They say that the first step on the long road to recovery is acceptance, so here goes:
Hello, my name is Mike and I am a musical theatre snob.
My musical addiction started at a very young age with Julie Andrews doing her imitation of a prozac-fueled spinning-top on a mountainside. That magic nun started the habit of a lifetime. (Please laugh. My nun puns are funny.)
The snobbish side of my addiction started at about sixteen when I saw the film version of The Phantom of the Opera. I remember sitting on the couch, eyebrows raised so high that they virtually disappeared into my (at that point, not receding) hairline.
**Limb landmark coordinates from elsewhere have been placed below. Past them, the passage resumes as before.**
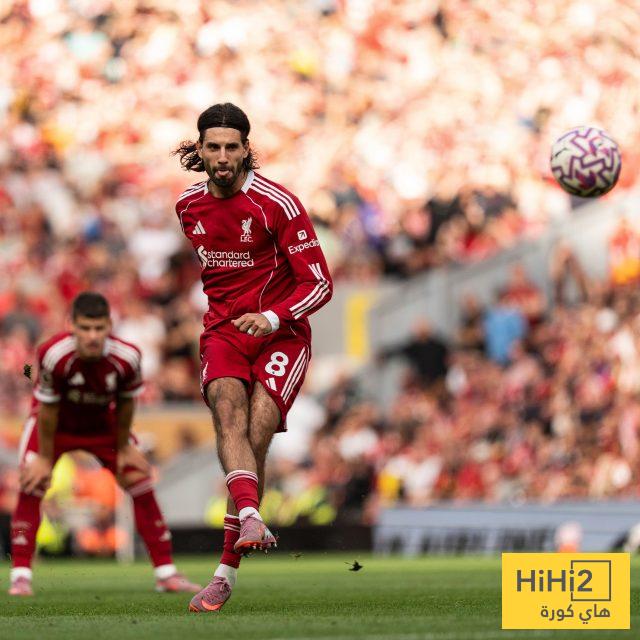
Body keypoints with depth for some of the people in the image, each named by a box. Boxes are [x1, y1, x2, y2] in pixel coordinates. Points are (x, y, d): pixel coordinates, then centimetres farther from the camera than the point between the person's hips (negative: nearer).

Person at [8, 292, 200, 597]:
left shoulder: (126, 358, -30)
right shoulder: (53, 355, -37)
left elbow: (124, 404, -11)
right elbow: (48, 410, -23)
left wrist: (124, 448, -1)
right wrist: (45, 458, -15)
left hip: (103, 424, 2)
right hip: (56, 424, -2)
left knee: (142, 485, -4)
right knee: (32, 485, -21)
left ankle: (166, 572, 5)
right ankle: (21, 576, -13)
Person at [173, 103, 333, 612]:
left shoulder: (278, 204, -11)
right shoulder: (189, 206, 6)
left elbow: (319, 283, -11)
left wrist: (273, 318, -25)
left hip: (281, 335, -3)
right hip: (222, 331, 4)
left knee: (256, 437, -19)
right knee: (227, 407, -28)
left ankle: (228, 570, -13)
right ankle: (250, 518, -50)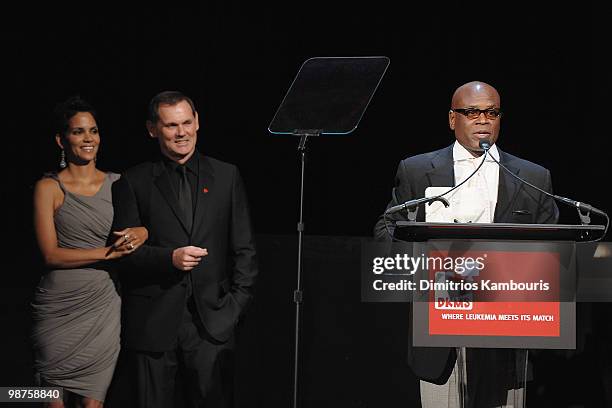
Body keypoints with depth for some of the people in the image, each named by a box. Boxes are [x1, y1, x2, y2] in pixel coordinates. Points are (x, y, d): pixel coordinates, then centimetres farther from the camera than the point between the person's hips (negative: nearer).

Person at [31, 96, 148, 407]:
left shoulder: (117, 184, 9)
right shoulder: (48, 188, -1)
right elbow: (51, 254, -8)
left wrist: (140, 234, -8)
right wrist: (110, 252, -13)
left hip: (102, 307, 2)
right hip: (58, 308, -2)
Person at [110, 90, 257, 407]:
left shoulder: (226, 176, 12)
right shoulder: (134, 183, 7)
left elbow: (244, 249, 11)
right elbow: (124, 252, 2)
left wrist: (237, 304, 0)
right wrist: (169, 258, -15)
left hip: (212, 322, 1)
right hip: (152, 322, -1)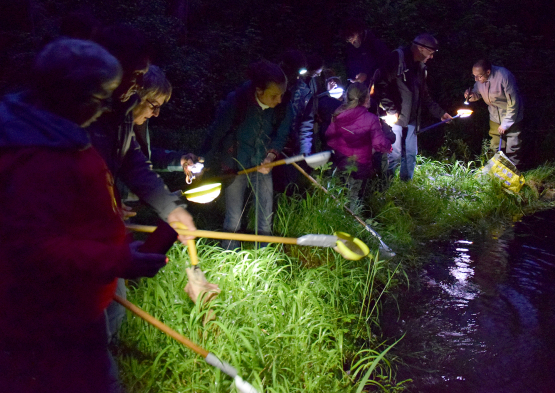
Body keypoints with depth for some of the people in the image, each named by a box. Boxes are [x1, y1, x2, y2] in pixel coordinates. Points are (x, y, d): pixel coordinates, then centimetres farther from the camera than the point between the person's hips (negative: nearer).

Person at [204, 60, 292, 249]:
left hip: (263, 166, 3)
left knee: (265, 220, 7)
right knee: (233, 220, 4)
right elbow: (215, 134, -15)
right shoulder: (236, 101, -25)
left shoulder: (283, 107, -17)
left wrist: (270, 157, -23)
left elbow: (281, 135, -4)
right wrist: (205, 168, -8)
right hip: (235, 165, -3)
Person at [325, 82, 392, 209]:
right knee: (354, 199, 13)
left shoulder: (339, 116, -7)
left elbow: (329, 138, 2)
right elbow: (381, 145, -19)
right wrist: (388, 145, 2)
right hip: (360, 165, -3)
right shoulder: (371, 119, -20)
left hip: (340, 163, 4)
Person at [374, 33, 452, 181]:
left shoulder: (420, 67, 15)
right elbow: (381, 84, -16)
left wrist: (440, 112, 19)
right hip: (395, 117, -7)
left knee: (411, 155, 10)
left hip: (411, 119, 8)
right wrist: (391, 111, -18)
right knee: (394, 154, -5)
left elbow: (424, 95, 23)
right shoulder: (397, 58, -10)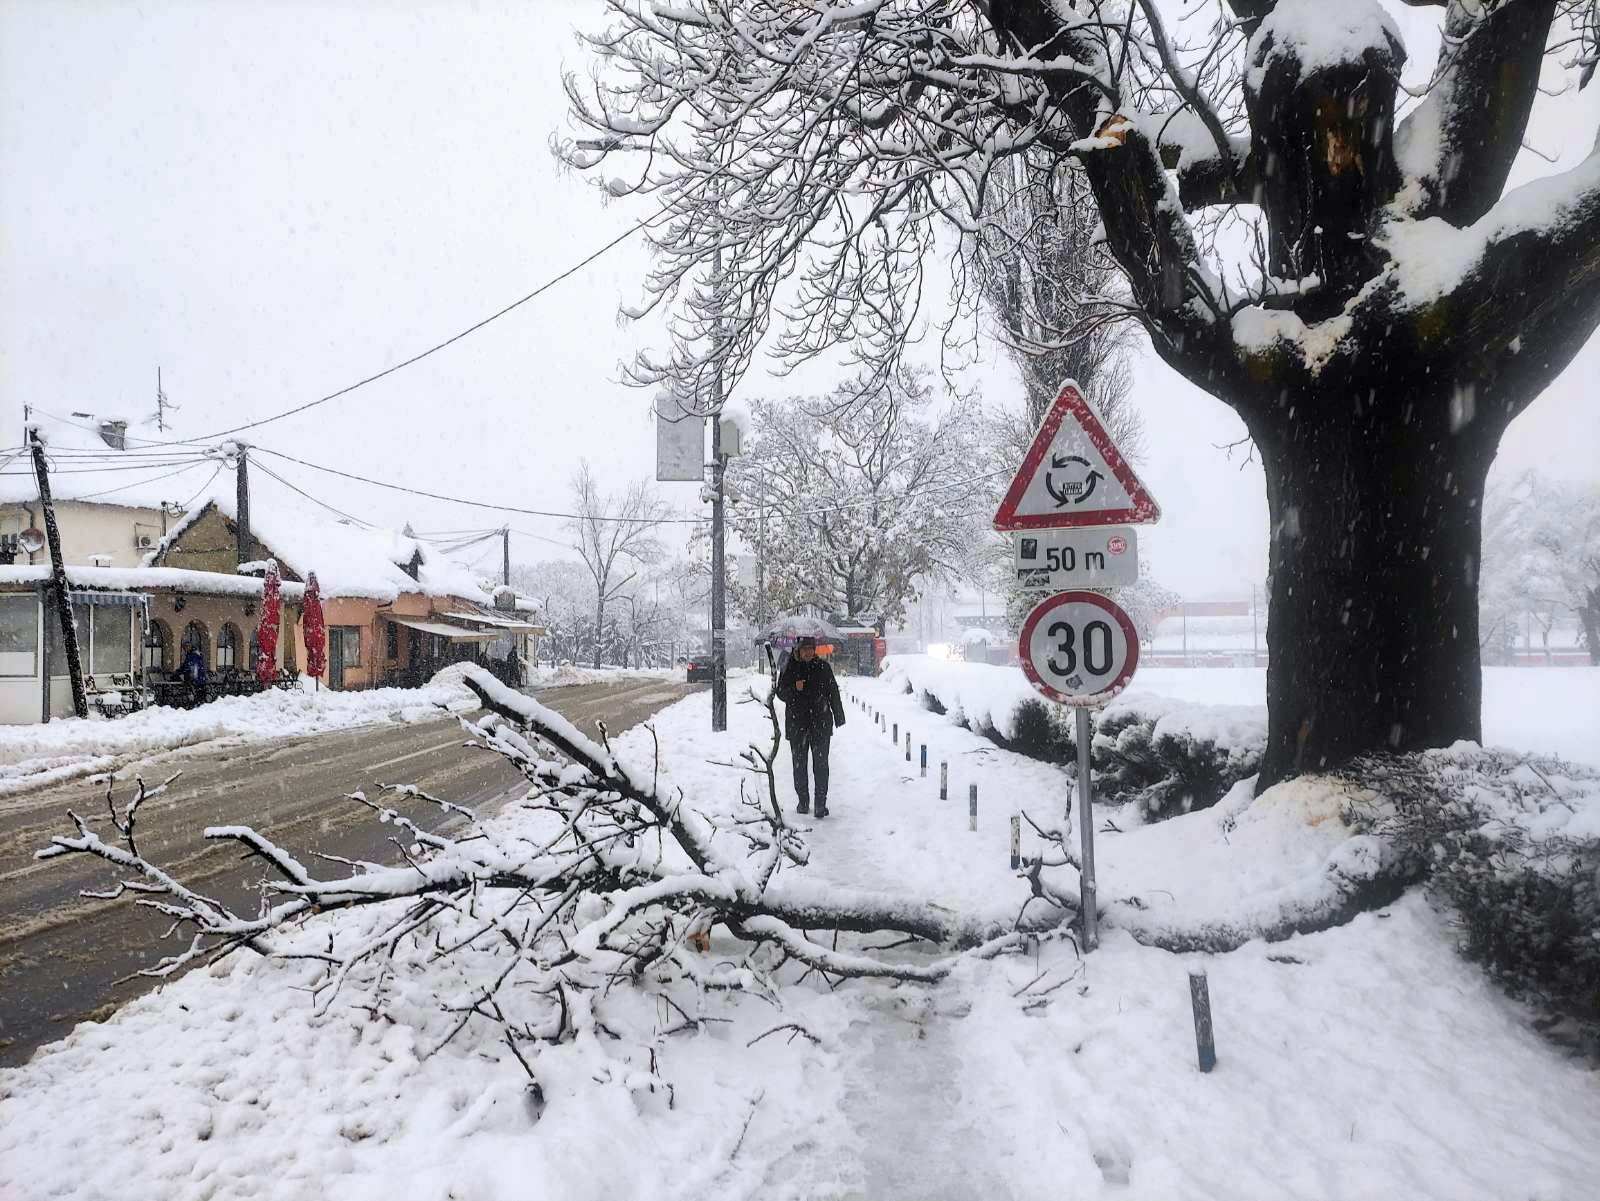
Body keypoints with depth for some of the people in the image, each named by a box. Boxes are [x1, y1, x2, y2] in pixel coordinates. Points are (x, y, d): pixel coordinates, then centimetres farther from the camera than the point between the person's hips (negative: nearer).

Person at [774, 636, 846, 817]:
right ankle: (803, 801, 21)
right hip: (797, 724, 1)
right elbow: (780, 693, 2)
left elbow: (833, 692, 9)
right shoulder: (789, 668, 1)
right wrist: (794, 689, -17)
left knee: (821, 764, -4)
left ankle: (821, 803, -1)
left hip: (821, 723, -1)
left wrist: (838, 716, 9)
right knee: (799, 764, 9)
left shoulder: (823, 667, 3)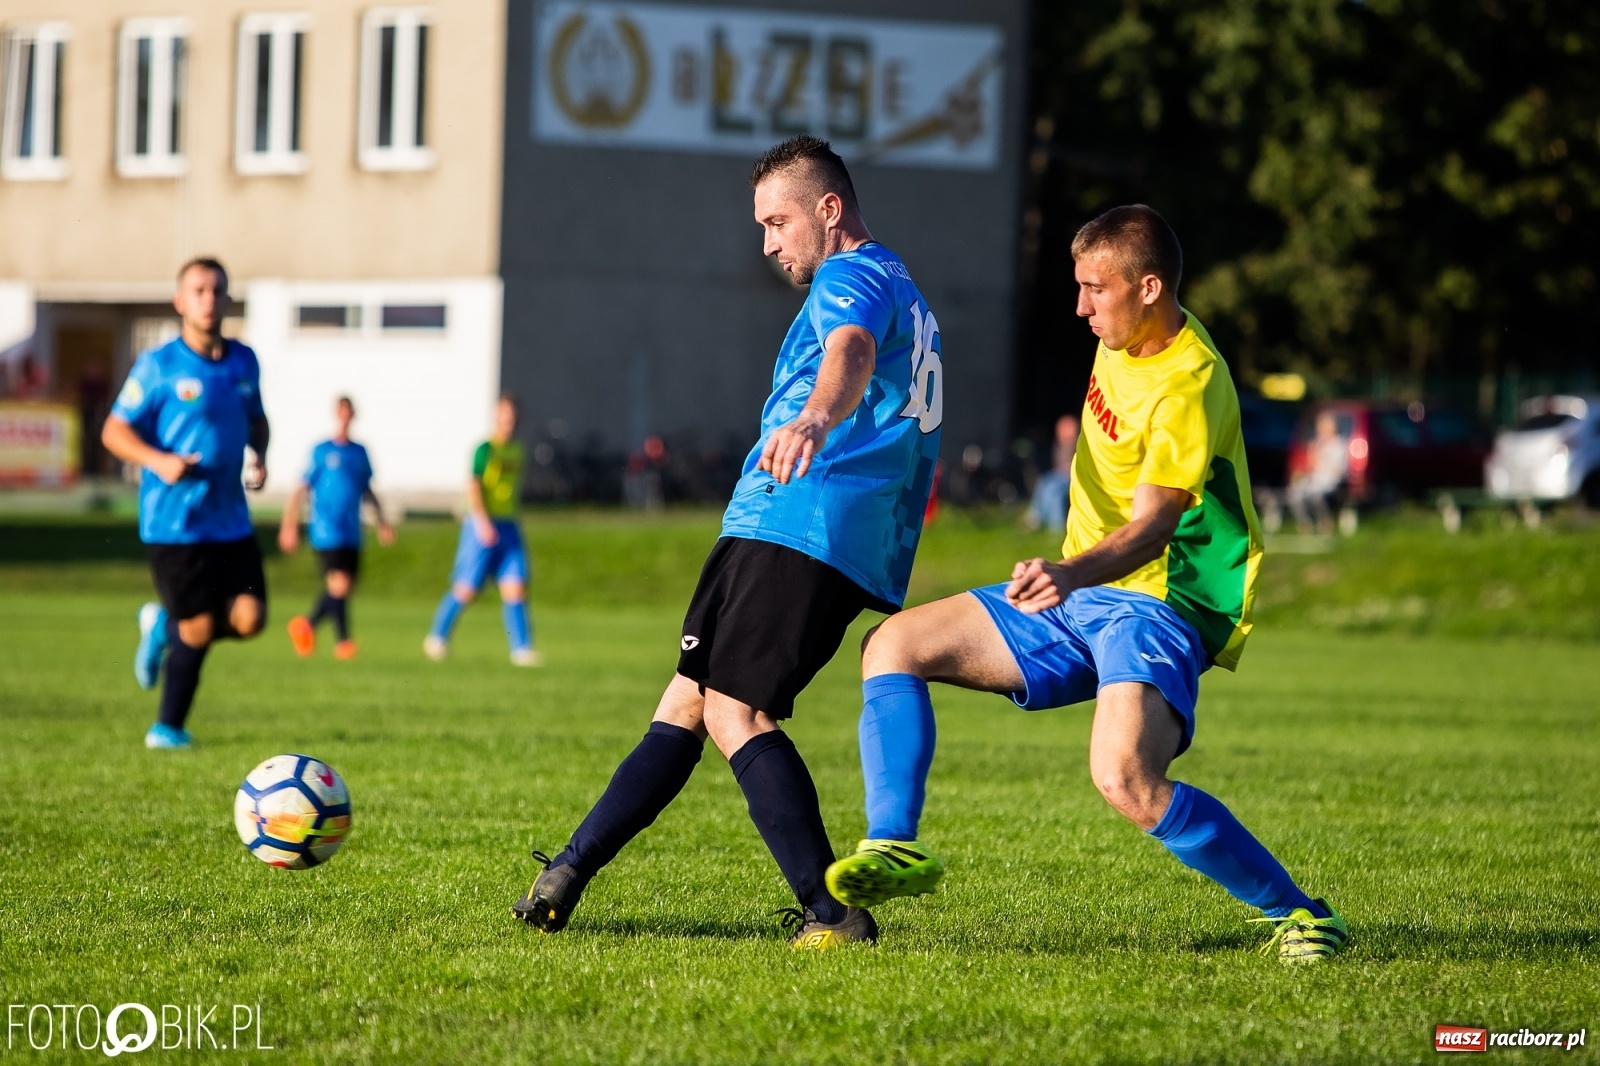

This was the musical everyone raved about? Watching Gerard "The Barking Phantom" Butler cry-singing over a toy monkey showed me my musical snobbery in its full technicolour glory.
I recoiled at Phantom.
I spat at Joseph and his damned dreamcoat.
I imagined writing strongly worded letters to local members of parliament to try and get Grease banned from, well, everywhere.
I would have led protest marches against Cats.
"What's your favourite musical?" People would ask.
"Oh, I doubt you'd know it," I'd say, my nose firmly planted in the air. "It's a little-known show from the '70s that was only produced once in an abandoned warehouse performed on rusty rickshaws. It closed down fifteen minutes into opening night."
"Oh." They'd reply, obviously baffled. "I really like Phantom..."
When I was about seventeen, I was on one of my Borders hunts. I was starving for new musicals, bad with money (two traits that have never left me) and had just enough to buy one CD if I decided to forgo lunch. I passed through their selection; nothing was really jumping out at me until I saw it.
If there is one thing that is more powerful than my snobbery, it's my desire to hoard. If there is a cast recording of it, I want it. I don't care what the show is, I want that recording! (This explains the multiple copies of Phantom I possess) and so, despite the fact that I found the idea of a Legally Blonde musical ridiculous and despite the fact that I'd already passed it off as "terrible" in my mind, I bought it.
When I got home, I put the music onto my MP3 player and went about my tradition for listening to new cast recordings which includes a pack of cigarettes, a bottle of Raro and my favourite spot on the porch step.
I sat back to listen, sneer firmly fixed on my face. I listened to the first song and rolled my eyes so hard that I may have sprained a retina. The second song played and I snorted. Halfway through the third song and I was grinning like an idiot and then came "Blood in the Water". This is the song that made me laugh out loud and fall in love with the show. The lyrics were clever and witty and the character of Callahan was played by Michael Rupert (!!!!) who I already loved from his work in the musicals Falsettoland and Elegies. The soundtrack stopped and then I played it again. I had it on repeat for about a month. "Blood in the Water" was added to my daily shower song list and Callahan was added to my list of top ten dream roles I wanted to play (although to someone who then and now considers himself a non-singer, it seemed like a delightfully unattainable dream...) The idea of Legally Blonde the Musical is bizarre and ridiculous and yet it works. The show is fun, funny, clever, catchy, and full of heart.
In Legally Blonde, the main character Elle is judged for her appearance. She's seen as dumb, flighty, vapid and slutty despite none of these things being reflected in her character. She is unfairly judged by a majority of the characters and all she needs is to be given a chance.
When I first saw the Legally Blonde cast recording, I went into full judgement mode. I thought it would be a stupid show, filled with unoriginal characters, unintelligent lyrics and music that sounds like a Britney Spears song. I gave it a chance, and I was wrong. How's that for a case of life imitating art?
I learned that, even when it comes to musical theatre, never judge a book by its cover.
Except for Phantom. Always judge Phantom.